◆ What you will do
Report only the number of lines in the entries below that hold the word "Cookie".

Top of Data provided

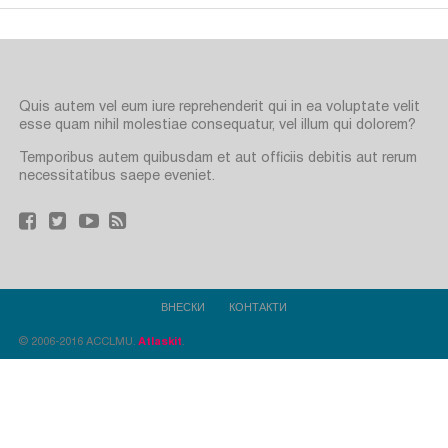
Quis autem vel eum iure reprehenderit qui in ea voluptate velit
esse quam nihil molestiae consequatur, vel illum qui dolorem?
Temporibus autem quibusdam et aut officiis debitis aut rerum
necessitatibus saepe eveniet.
ВНЕСКИ
КОНТАКТИ
© 2006-2016 ACCLMU.
Atlaskit
.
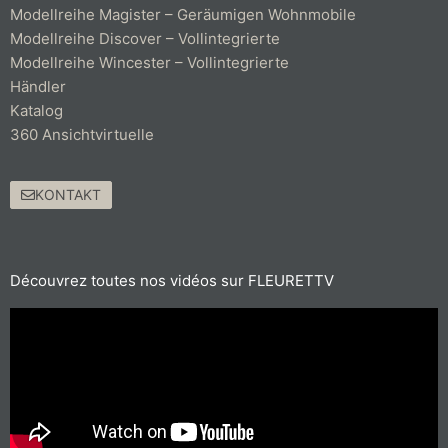
Modellreihe Magister – Geräumigen Wohnmobile
Modellreihe Discover – Vollintegrierte
Modellreihe Wincester – Vollintegrierte
Händler
Katalog
360 Ansichtvirtuelle
KONTAKT
Découvrez toutes nos vidéos sur FLEURETTV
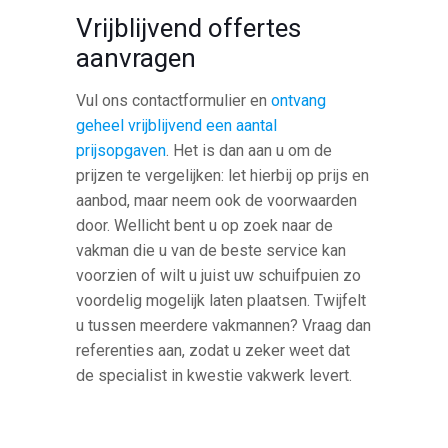
Vrijblijvend offertes
aanvragen
Vul ons contactformulier en
ontvang
geheel vrijblijvend een aantal
prijsopgaven
. Het is dan aan u om de
prijzen te vergelijken: let hierbij op prijs en
aanbod, maar neem ook de voorwaarden
door. Wellicht bent u op zoek naar de
vakman die u van de beste service kan
voorzien of wilt u juist uw schuifpuien zo
voordelig mogelijk laten plaatsen. Twijfelt
u tussen meerdere vakmannen? Vraag dan
referenties aan, zodat u zeker weet dat
de specialist in kwestie vakwerk levert.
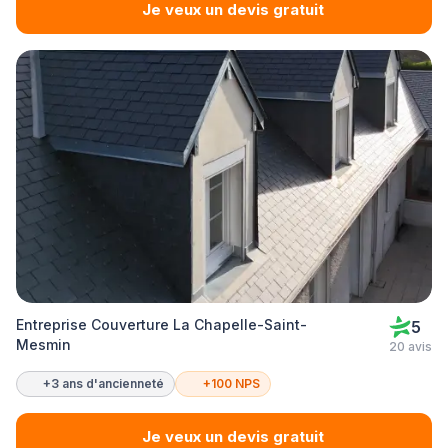
Je veux un devis gratuit
Entreprise Couverture La Chapelle-Saint-
5
Mesmin
20 avis
+3 ans d'ancienneté
+100 NPS
Je veux un devis gratuit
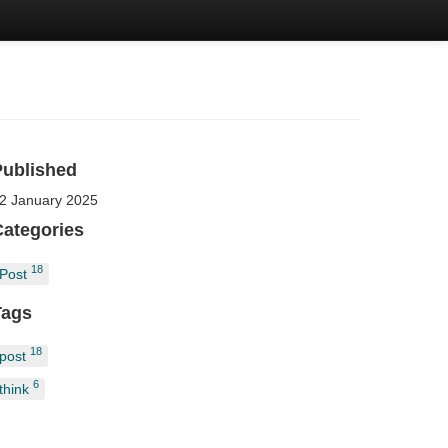
Published
2 January 2025
Categories
18
Post
Tags
18
post
6
think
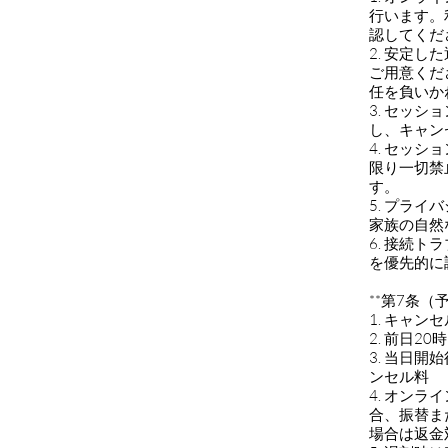
行います。
認してくだ
2. 安定
ご用意くだ
任を負いか
3. セッ
し、キャン
4. セッ
限り一切禁
す。
5. プラ
家族の自然
6. 接続
を優先的に
**第7条
1. キャ
2. 前日2
3. 当日開
ンセル料
4. オン
合、振替ま
場合は返金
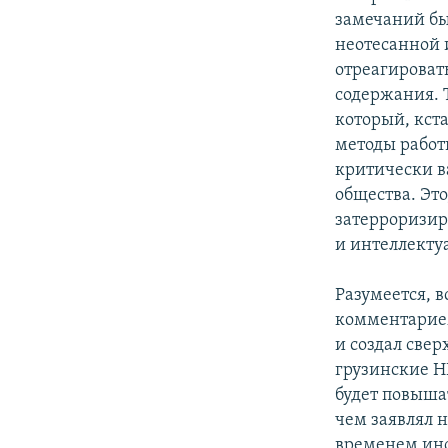
замечаний бы
неотесанной и
отреагироват
содержания. Т
который, кста
методы работ
критически в
общества. Эт
затерроризиро
и интеллектуа
Разумеется, 
комментарием
и создал све
грузинские Н
будет повышат
чем заявлял н
временем инст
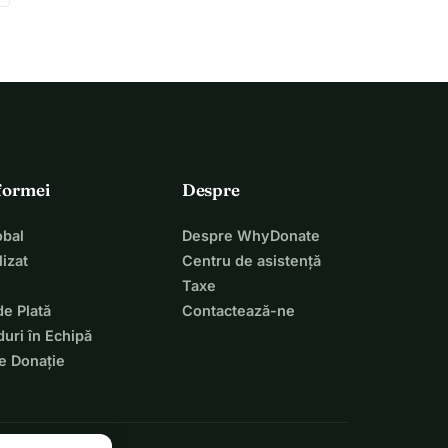
tformei
Despre
bal
Despre WhyDonate
izat
Centru de asistență
Taxe
de Plată
Contactează-ne
uri în Echipă
e Donație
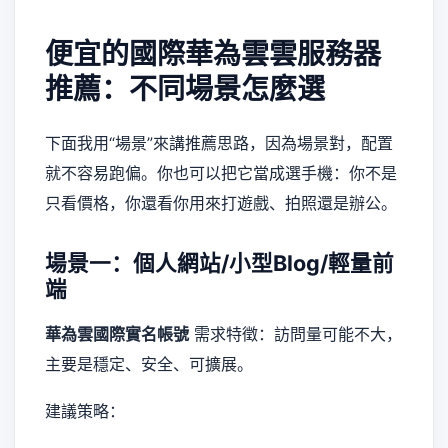
便宜的國際華為雲雲服務器
推薦：不同場景怎麼選
下面我用“場景”來講推薦思路，因為場景對，配置
就不容易跑偏。你也可以把它當成選手機：你不是
只看價格，你還看你用來打遊戲、拍照還是辦公。
場景一：個人網站/小型Blog/輕量前
端
華為雲國際實名帳號
需求特徵：訪問量可能不大，
主要是穩定、安全、可擴展。
建議策略：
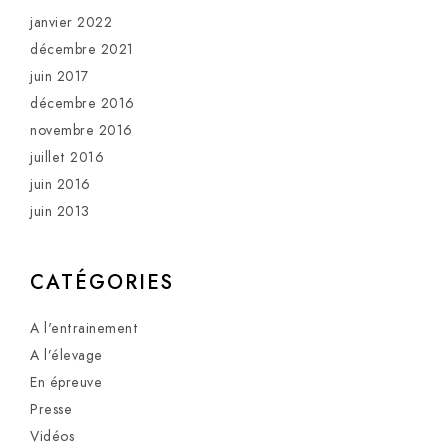
janvier 2022
décembre 2021
juin 2017
décembre 2016
novembre 2016
juillet 2016
juin 2016
juin 2013
CATÉGORIES
A l'entrainement
A l’élevage
En épreuve
Presse
Vidéos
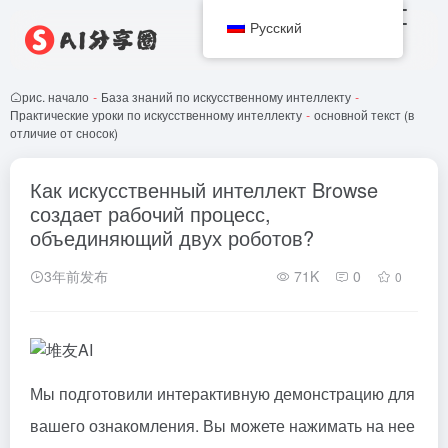
Русский
рис. начало
-
База знаний по искусственному интеллекту
-
Практические уроки по искусственному интеллекту
-
основной текст (в
отличие от сносок)
Как искусственный интеллект Browse
создает рабочий процесс,
объединяющий двух роботов?
3年前发布
71K
0
0
Мы подготовили интерактивную демонстрацию для
вашего ознакомления. Вы можете нажимать на нее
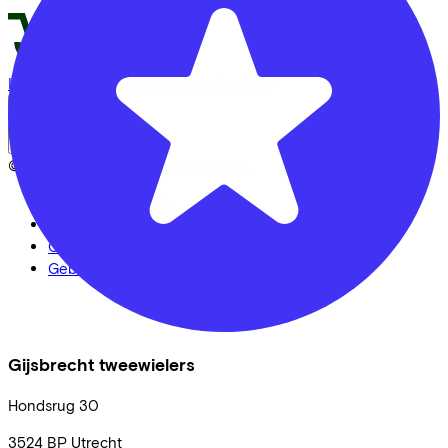
LinkedIn
Instagram
Facebook
Nederlands
Back to top
© Lease a Bike. All Rights Reserved.
Privacy statement
Cookie statement
Cookie instellingen
Gebruiksvoorwaarden
Gijsbrecht tweewielers
Hondsrug
30
3524 BP
Utrecht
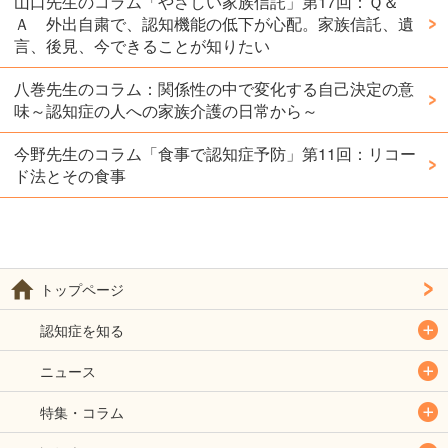
山口先生のコラム「やさしい家族信託」第17回：Ｑ＆
Ａ 外出自粛で、認知機能の低下が心配。家族信託、遺
言、後見、今できることが知りたい
八巻先生のコラム：関係性の中で変化する自己決定の意
味～認知症の人への家族介護の日常から～
今野先生のコラム「食事で認知症予防」第11回：リコー
ド法とその食事
トップページ
認知症を知る
ニュース
特集・コラム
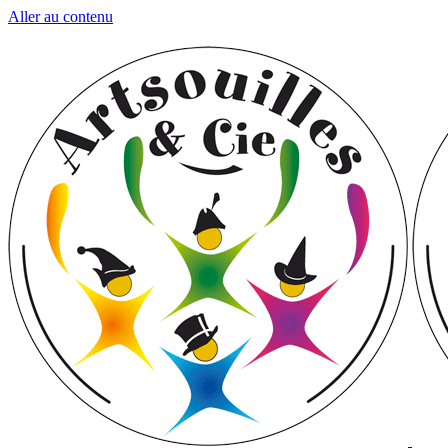
Aller au contenu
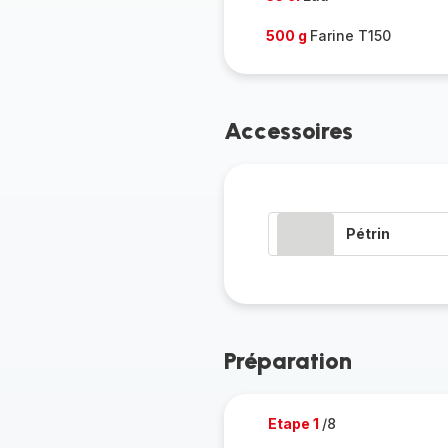
500 g
Farine T150
Accessoires
Pétrin
Préparation
Etape 1
/8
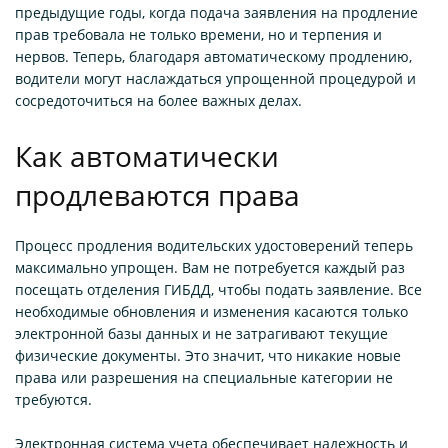
предыдущие годы, когда подача заявления на продление
прав требовала не только времени, но и терпения и
нервов. Теперь, благодаря автоматическому продлению,
водители могут наслаждаться упрощенной процедурой и
сосредоточиться на более важных делах.
Как автоматически
продлеваются права
Процесс продления водительских удостоверений теперь
максимально упрощен. Вам не потребуется каждый раз
посещать отделения ГИБДД, чтобы подать заявление. Все
необходимые обновления и изменения касаются только
электронной базы данных и не затрагивают текущие
физические документы. Это значит, что никакие новые
права или разрешения на специальные категории не
требуются.
Электронная система учета обеспечивает надежность и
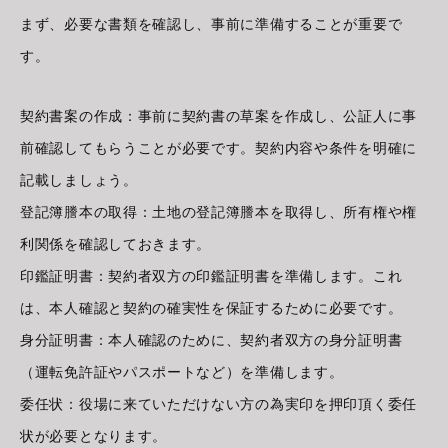
まず、必要な書類を確認し、事前に準備することが重要で
す。
契約書案の作成：事前に契約書の草案を作成し、公証人に事
前確認してもらうことが必要です。契約内容や条件を明確に
記載しましょう。
登記簿謄本の取得：土地の登記簿謄本を取得し、所有権や権
利関係を確認しておきます。
印鑑証明書：契約者双方の印鑑証明書を準備します。これ
は、本人確認と契約の確実性を保証するために必要です。
身分証明書：本人確認のために、契約者双方の身分証明書
（運転免許証やパスポートなど）を準備します。
委任状：役場に来ていただけない方の為実印を押印頂く委任
状が必要となります。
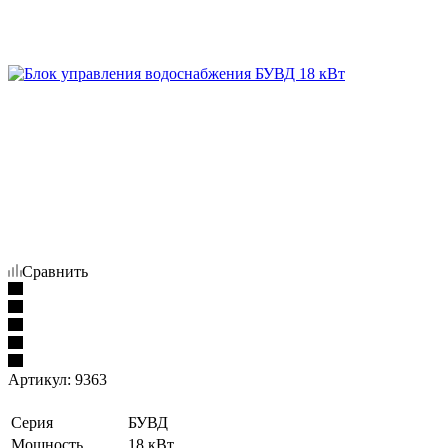
Сравнить
Артикул:
9363
Серия
БУВД
Мощность
18 кВт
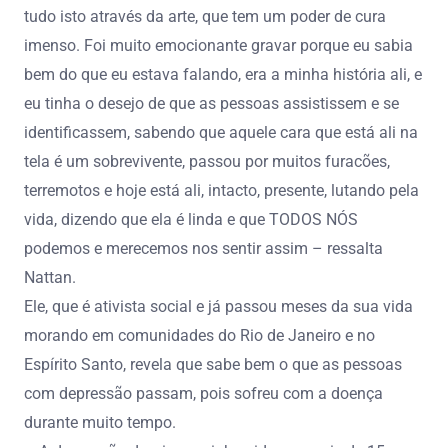
tudo isto através da arte, que tem um poder de cura
imenso. Foi muito emocionante gravar porque eu sabia
bem do que eu estava falando, era a minha história ali, e
eu tinha o desejo de que as pessoas assistissem e se
identificassem, sabendo que aquele cara que está ali na
tela é um sobrevivente, passou por muitos furacões,
terremotos e hoje está ali, intacto, presente, lutando pela
vida, dizendo que ela é linda e que TODOS NÓS
podemos e merecemos nos sentir assim – ressalta
Nattan.
Ele, que é ativista social e já passou meses da sua vida
morando em comunidades do Rio de Janeiro e no
Espírito Santo, revela que sabe bem o que as pessoas
com depressão passam, pois sofreu com a doença
durante muito tempo.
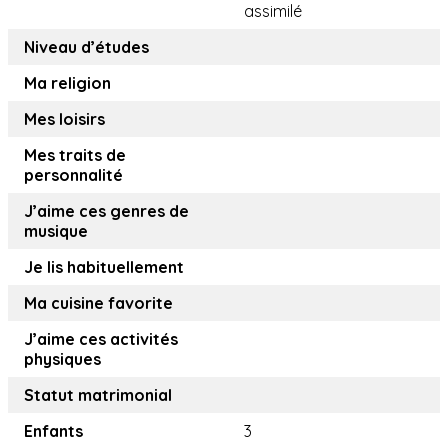
assimilé
Niveau d’études
Ma religion
Mes loisirs
Mes traits de
personnalité
J’aime ces genres de
musique
Je lis habituellement
Ma cuisine favorite
J’aime ces activités
physiques
Statut matrimonial
Enfants
3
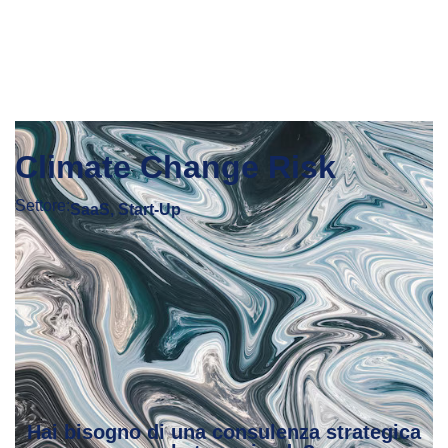
Climate Change Risk
Settore:
SaaS
,
Start-Up
Hai bisogno di una consulenza strategica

Bottom of Data provided

◆ Result for this task
2